Extracted data entries:
────────────────

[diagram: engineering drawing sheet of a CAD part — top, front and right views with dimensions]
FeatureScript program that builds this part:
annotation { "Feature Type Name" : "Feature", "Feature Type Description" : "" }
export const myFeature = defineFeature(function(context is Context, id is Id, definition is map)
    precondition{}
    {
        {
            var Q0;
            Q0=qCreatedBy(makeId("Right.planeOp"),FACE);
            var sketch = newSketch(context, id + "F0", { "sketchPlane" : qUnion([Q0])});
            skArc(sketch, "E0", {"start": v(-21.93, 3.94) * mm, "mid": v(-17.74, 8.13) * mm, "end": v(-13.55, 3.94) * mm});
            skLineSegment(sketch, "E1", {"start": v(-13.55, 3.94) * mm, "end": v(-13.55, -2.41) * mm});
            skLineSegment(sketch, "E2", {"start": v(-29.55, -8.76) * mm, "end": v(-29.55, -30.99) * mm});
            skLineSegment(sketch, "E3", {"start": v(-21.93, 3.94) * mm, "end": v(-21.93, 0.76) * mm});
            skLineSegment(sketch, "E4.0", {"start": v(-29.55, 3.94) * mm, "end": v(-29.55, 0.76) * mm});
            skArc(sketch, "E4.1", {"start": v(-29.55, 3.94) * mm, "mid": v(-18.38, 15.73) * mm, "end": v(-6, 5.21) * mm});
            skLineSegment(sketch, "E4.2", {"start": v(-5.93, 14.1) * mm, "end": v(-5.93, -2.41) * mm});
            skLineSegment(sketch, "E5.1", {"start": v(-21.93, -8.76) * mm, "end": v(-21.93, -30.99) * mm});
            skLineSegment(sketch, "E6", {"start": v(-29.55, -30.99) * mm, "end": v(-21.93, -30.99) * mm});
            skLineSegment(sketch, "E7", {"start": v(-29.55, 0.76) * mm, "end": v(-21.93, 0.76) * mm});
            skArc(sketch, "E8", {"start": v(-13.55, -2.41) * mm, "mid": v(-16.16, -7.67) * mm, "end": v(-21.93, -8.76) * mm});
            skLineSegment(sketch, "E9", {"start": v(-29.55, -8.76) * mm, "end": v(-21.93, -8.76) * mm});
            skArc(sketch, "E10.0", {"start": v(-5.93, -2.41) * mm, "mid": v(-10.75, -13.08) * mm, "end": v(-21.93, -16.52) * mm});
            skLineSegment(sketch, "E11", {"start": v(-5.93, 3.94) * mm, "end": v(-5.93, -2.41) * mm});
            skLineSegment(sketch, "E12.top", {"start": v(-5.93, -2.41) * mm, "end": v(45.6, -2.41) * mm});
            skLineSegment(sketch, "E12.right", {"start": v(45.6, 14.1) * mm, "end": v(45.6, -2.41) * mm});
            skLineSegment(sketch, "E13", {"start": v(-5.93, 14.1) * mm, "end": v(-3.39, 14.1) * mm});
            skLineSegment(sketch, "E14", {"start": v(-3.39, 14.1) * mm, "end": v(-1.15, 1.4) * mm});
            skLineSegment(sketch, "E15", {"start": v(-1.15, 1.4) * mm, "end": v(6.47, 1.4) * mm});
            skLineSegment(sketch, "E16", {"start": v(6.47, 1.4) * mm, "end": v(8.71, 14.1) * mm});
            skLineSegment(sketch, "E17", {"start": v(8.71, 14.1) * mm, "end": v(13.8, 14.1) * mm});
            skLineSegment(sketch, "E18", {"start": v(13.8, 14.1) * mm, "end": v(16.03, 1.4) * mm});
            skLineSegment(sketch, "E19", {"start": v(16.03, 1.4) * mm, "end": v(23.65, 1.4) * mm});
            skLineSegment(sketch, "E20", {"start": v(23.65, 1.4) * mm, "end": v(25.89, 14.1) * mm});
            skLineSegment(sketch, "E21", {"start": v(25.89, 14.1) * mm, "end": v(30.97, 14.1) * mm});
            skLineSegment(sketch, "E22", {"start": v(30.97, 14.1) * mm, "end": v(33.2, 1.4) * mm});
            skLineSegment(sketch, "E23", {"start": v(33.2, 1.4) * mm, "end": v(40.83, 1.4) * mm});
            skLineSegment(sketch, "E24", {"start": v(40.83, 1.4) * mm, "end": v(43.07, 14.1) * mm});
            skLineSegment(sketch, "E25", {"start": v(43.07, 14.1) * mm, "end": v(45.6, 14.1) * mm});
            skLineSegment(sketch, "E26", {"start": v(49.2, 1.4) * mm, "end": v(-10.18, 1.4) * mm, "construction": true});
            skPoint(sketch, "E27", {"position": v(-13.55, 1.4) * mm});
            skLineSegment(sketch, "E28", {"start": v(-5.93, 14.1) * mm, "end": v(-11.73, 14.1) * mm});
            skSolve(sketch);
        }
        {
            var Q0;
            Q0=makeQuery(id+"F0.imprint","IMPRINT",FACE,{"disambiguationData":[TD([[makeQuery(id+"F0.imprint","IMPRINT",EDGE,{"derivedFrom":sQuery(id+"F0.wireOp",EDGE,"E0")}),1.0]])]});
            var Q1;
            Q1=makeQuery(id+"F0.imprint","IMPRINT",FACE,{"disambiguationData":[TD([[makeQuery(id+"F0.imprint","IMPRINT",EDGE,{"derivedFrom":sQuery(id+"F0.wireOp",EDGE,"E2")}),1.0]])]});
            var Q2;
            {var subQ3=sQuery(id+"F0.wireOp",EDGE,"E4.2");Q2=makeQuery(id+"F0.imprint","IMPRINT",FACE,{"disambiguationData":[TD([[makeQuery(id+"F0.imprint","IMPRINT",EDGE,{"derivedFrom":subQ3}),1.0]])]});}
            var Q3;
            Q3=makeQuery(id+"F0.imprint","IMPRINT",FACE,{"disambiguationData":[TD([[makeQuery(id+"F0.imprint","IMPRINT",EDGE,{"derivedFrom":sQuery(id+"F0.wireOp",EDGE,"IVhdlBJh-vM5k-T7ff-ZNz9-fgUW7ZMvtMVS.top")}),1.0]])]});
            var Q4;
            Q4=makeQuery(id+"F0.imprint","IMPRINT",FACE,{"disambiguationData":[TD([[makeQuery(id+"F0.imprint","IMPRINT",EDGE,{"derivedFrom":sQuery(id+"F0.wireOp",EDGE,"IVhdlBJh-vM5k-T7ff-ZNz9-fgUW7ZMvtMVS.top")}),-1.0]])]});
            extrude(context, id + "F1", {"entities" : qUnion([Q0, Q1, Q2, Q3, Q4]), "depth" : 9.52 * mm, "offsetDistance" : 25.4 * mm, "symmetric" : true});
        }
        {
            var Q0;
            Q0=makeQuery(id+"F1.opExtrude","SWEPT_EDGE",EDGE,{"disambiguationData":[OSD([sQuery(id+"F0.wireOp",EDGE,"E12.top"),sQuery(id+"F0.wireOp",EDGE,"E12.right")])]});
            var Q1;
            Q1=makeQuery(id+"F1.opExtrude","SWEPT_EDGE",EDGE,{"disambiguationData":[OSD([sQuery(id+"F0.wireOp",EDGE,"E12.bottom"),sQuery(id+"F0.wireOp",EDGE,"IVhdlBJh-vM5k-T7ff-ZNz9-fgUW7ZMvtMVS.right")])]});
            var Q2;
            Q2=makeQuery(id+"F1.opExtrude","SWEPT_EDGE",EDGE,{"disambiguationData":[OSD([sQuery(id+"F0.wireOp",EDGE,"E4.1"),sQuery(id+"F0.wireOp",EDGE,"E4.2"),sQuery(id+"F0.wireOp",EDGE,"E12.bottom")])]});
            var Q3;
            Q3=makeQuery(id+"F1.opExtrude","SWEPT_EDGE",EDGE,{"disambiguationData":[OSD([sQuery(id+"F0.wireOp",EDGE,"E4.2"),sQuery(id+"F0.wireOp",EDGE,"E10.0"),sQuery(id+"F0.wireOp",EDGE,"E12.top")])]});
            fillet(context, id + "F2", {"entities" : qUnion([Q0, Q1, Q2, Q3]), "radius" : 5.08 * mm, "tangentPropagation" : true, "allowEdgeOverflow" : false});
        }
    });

────────────────

# EXERCISE INSTRUCTIONS
List every line of the data above that contains the string "skArc".

# ANSWER BELOW
            skArc(sketch, "E0", {"start": v(-21.93, 3.94) * mm, "mid": v(-17.74, 8.13) * mm, "end": v(-13.55, 3.94) * mm});
            skArc(sketch, "E4.1", {"start": v(-29.55, 3.94) * mm, "mid": v(-18.38, 15.73) * mm, "end": v(-6, 5.21) * mm});
            skArc(sketch, "E8", {"start": v(-13.55, -2.41) * mm, "mid": v(-16.16, -7.67) * mm, "end": v(-21.93, -8.76) * mm});
            skArc(sketch, "E10.0", {"start": v(-5.93, -2.41) * mm, "mid": v(-10.75, -13.08) * mm, "end": v(-21.93, -16.52) * mm});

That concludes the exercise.